INSTRUCTIONS TO FOLLOW => I'd like the entries that follow repeated exactly, with the pictures left out.
##### LISTED ENTRIES
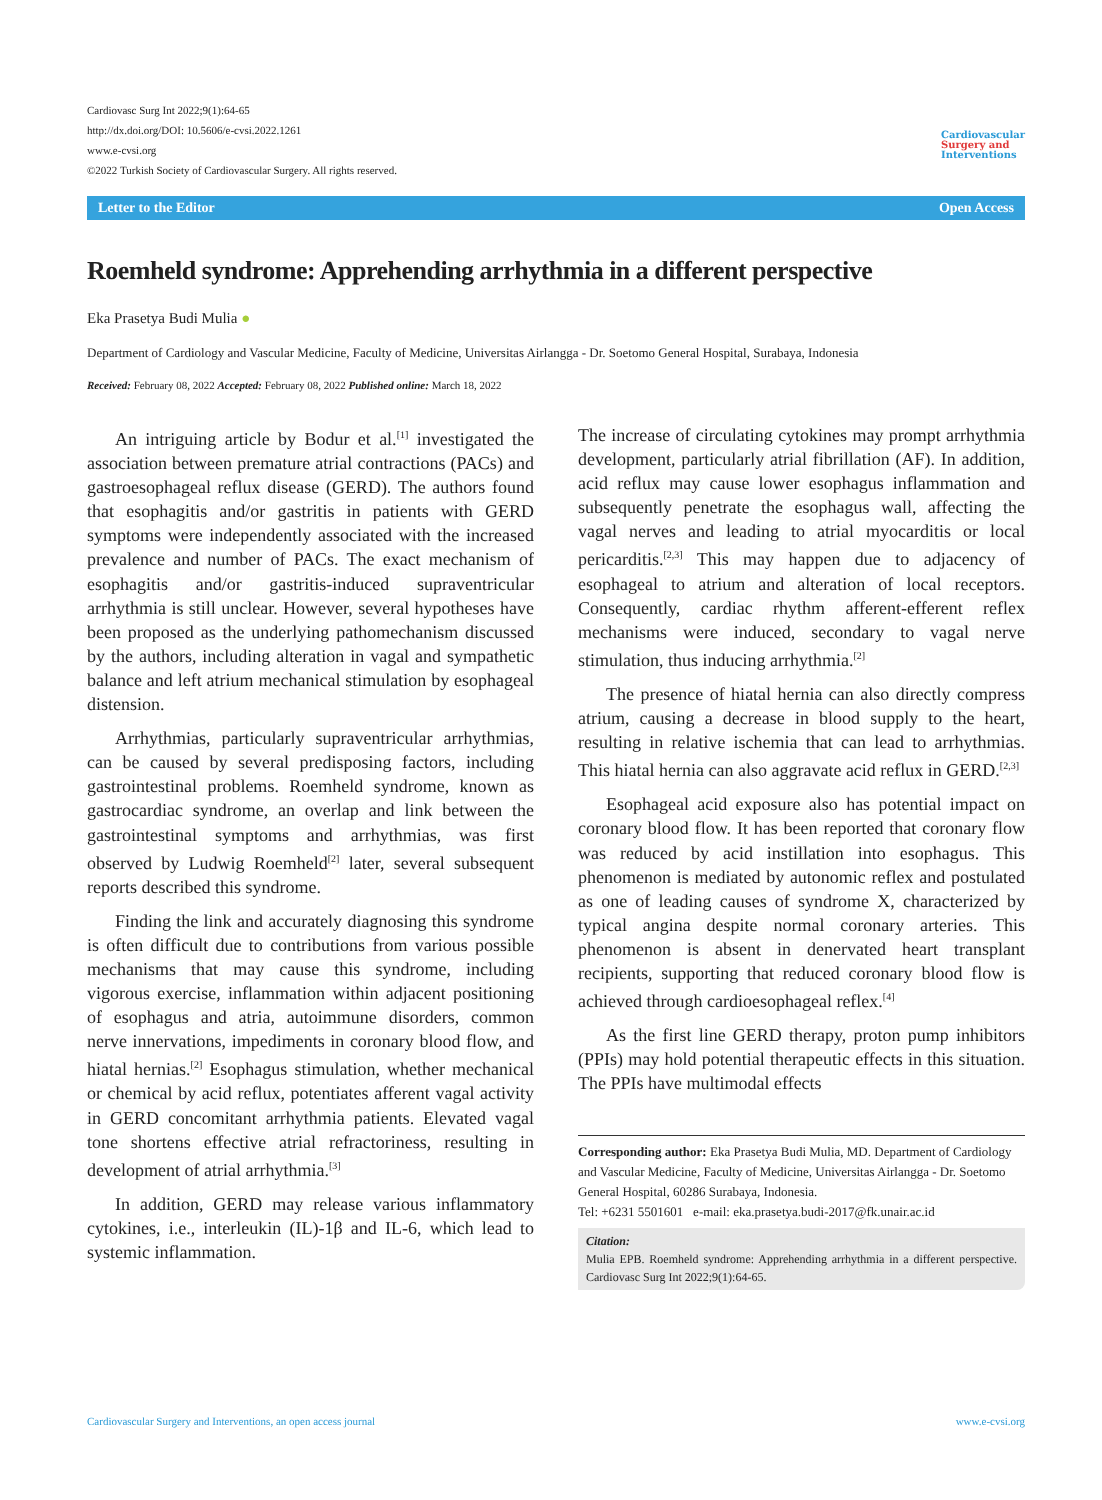Cardiovasc Surg Int 2022;9(1):64-65
http://dx.doi.org/DOI: 10.5606/e-cvsi.2022.1261
www.e-cvsi.org
©2022 Turkish Society of Cardiovascular Surgery. All rights reserved.
Cardiovascular
Surgery and
Interventions
Letter to the Editor Open Access
Roemheld syndrome: Apprehending arrhythmia in a different perspective
Eka Prasetya Budi Mulia ●
Department of Cardiology and Vascular Medicine, Faculty of Medicine, Universitas Airlangga - Dr. Soetomo General Hospital, Surabaya, Indonesia
Received: February 08, 2022 Accepted: February 08, 2022 Published online: March 18, 2022
An intriguing article by Bodur et al.<sup>[1]</sup> investigated the association between premature atrial contractions (PACs) and gastroesophageal reflux disease (GERD). The authors found that esophagitis and/or gastritis in patients with GERD symptoms were independently associated with the increased prevalence and number of PACs. The exact mechanism of esophagitis and/or gastritis-induced supraventricular arrhythmia is still unclear. However, several hypotheses have been proposed as the underlying pathomechanism discussed by the authors, including alteration in vagal and sympathetic balance and left atrium mechanical stimulation by esophageal distension.
Arrhythmias, particularly supraventricular arrhythmias, can be caused by several predisposing factors, including gastrointestinal problems. Roemheld syndrome, known as gastrocardiac syndrome, an overlap and link between the gastrointestinal symptoms and arrhythmias, was first observed by Ludwig Roemheld<sup>[2]</sup> later, several subsequent reports described this syndrome.
Finding the link and accurately diagnosing this syndrome is often difficult due to contributions from various possible mechanisms that may cause this syndrome, including vigorous exercise, inflammation within adjacent positioning of esophagus and atria, autoimmune disorders, common nerve innervations, impediments in coronary blood flow, and hiatal hernias.<sup>[2]</sup> Esophagus stimulation, whether mechanical or chemical by acid reflux, potentiates afferent vagal activity in GERD concomitant arrhythmia patients. Elevated vagal tone shortens effective atrial refractoriness, resulting in development of atrial arrhythmia.<sup>[3]</sup>
In addition, GERD may release various inflammatory cytokines, i.e., interleukin (IL)-1β and IL-6, which lead to systemic inflammation.
The increase of circulating cytokines may prompt arrhythmia development, particularly atrial fibrillation (AF). In addition, acid reflux may cause lower esophagus inflammation and subsequently penetrate the esophagus wall, affecting the vagal nerves and leading to atrial myocarditis or local pericarditis.<sup>[2,3]</sup> This may happen due to adjacency of esophageal to atrium and alteration of local receptors. Consequently, cardiac rhythm afferent-efferent reflex mechanisms were induced, secondary to vagal nerve stimulation, thus inducing arrhythmia.<sup>[2]</sup>
The presence of hiatal hernia can also directly compress atrium, causing a decrease in blood supply to the heart, resulting in relative ischemia that can lead to arrhythmias. This hiatal hernia can also aggravate acid reflux in GERD.<sup>[2,3]</sup>
Esophageal acid exposure also has potential impact on coronary blood flow. It has been reported that coronary flow was reduced by acid instillation into esophagus. This phenomenon is mediated by autonomic reflex and postulated as one of leading causes of syndrome X, characterized by typical angina despite normal coronary arteries. This phenomenon is absent in denervated heart transplant recipients, supporting that reduced coronary blood flow is achieved through cardioesophageal reflex.<sup>[4]</sup>
As the first line GERD therapy, proton pump inhibitors (PPIs) may hold potential therapeutic effects in this situation. The PPIs have multimodal effects
Corresponding author: Eka Prasetya Budi Mulia, MD. Department of Cardiology and Vascular Medicine, Faculty of Medicine, Universitas Airlangga - Dr. Soetomo General Hospital, 60286 Surabaya, Indonesia.
Tel: +6231 5501601 e-mail: eka.prasetya.budi-2017@fk.unair.ac.id
Citation:
Mulia EPB. Roemheld syndrome: Apprehending arrhythmia in a different perspective. Cardiovasc Surg Int 2022;9(1):64-65.
Cardiovascular Surgery and Interventions, an open access journal www.e-cvsi.org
##########
TASK ANSWER =>
Cardiovasc Surg Int 2022;9(1):64-65
http://dx.doi.org/DOI: 10.5606/e-cvsi.2022.1261
www.e-cvsi.org
©2022 Turkish Society of Cardiovascular Surgery. All rights reserved.
Cardiovascular
Surgery and
Interventions
Letter to the Editor Open Access
Roemheld syndrome: Apprehending arrhythmia in a different perspective
Eka Prasetya Budi Mulia ●
Department of Cardiology and Vascular Medicine, Faculty of Medicine, Universitas Airlangga - Dr. Soetomo General Hospital, Surabaya, Indonesia
Received: February 08, 2022 Accepted: February 08, 2022 Published online: March 18, 2022
An intriguing article by Bodur et al.<sup>[1]</sup> investigated the association between premature atrial contractions (PACs) and gastroesophageal reflux disease (GERD). The authors found that esophagitis and/or gastritis in patients with GERD symptoms were independently associated with the increased prevalence and number of PACs. The exact mechanism of esophagitis and/or gastritis-induced supraventricular arrhythmia is still unclear. However, several hypotheses have been proposed as the underlying pathomechanism discussed by the authors, including alteration in vagal and sympathetic balance and left atrium mechanical stimulation by esophageal distension.
Arrhythmias, particularly supraventricular arrhythmias, can be caused by several predisposing factors, including gastrointestinal problems. Roemheld syndrome, known as gastrocardiac syndrome, an overlap and link between the gastrointestinal symptoms and arrhythmias, was first observed by Ludwig Roemheld<sup>[2]</sup> later, several subsequent reports described this syndrome.
Finding the link and accurately diagnosing this syndrome is often difficult due to contributions from various possible mechanisms that may cause this syndrome, including vigorous exercise, inflammation within adjacent positioning of esophagus and atria, autoimmune disorders, common nerve innervations, impediments in coronary blood flow, and hiatal hernias.<sup>[2]</sup> Esophagus stimulation, whether mechanical or chemical by acid reflux, potentiates afferent vagal activity in GERD concomitant arrhythmia patients. Elevated vagal tone shortens effective atrial refractoriness, resulting in development of atrial arrhythmia.<sup>[3]</sup>
In addition, GERD may release various inflammatory cytokines, i.e., interleukin (IL)-1β and IL-6, which lead to systemic inflammation.
The increase of circulating cytokines may prompt arrhythmia development, particularly atrial fibrillation (AF). In addition, acid reflux may cause lower esophagus inflammation and subsequently penetrate the esophagus wall, affecting the vagal nerves and leading to atrial myocarditis or local pericarditis.<sup>[2,3]</sup> This may happen due to adjacency of esophageal to atrium and alteration of local receptors. Consequently, cardiac rhythm afferent-efferent reflex mechanisms were induced, secondary to vagal nerve stimulation, thus inducing arrhythmia.<sup>[2]</sup>
The presence of hiatal hernia can also directly compress atrium, causing a decrease in blood supply to the heart, resulting in relative ischemia that can lead to arrhythmias. This hiatal hernia can also aggravate acid reflux in GERD.<sup>[2,3]</sup>
Esophageal acid exposure also has potential impact on coronary blood flow. It has been reported that coronary flow was reduced by acid instillation into esophagus. This phenomenon is mediated by autonomic reflex and postulated as one of leading causes of syndrome X, characterized by typical angina despite normal coronary arteries. This phenomenon is absent in denervated heart transplant recipients, supporting that reduced coronary blood flow is achieved through cardioesophageal reflex.<sup>[4]</sup>
As the first line GERD therapy, proton pump inhibitors (PPIs) may hold potential therapeutic effects in this situation. The PPIs have multimodal effects
Corresponding author: Eka Prasetya Budi Mulia, MD. Department of Cardiology and Vascular Medicine, Faculty of Medicine, Universitas Airlangga - Dr. Soetomo General Hospital, 60286 Surabaya, Indonesia.
Tel: +6231 5501601 e-mail: eka.prasetya.budi-2017@fk.unair.ac.id
Citation:
Mulia EPB. Roemheld syndrome: Apprehending arrhythmia in a different perspective. Cardiovasc Surg Int 2022;9(1):64-65.
Cardiovascular Surgery and Interventions, an open access journal www.e-cvsi.org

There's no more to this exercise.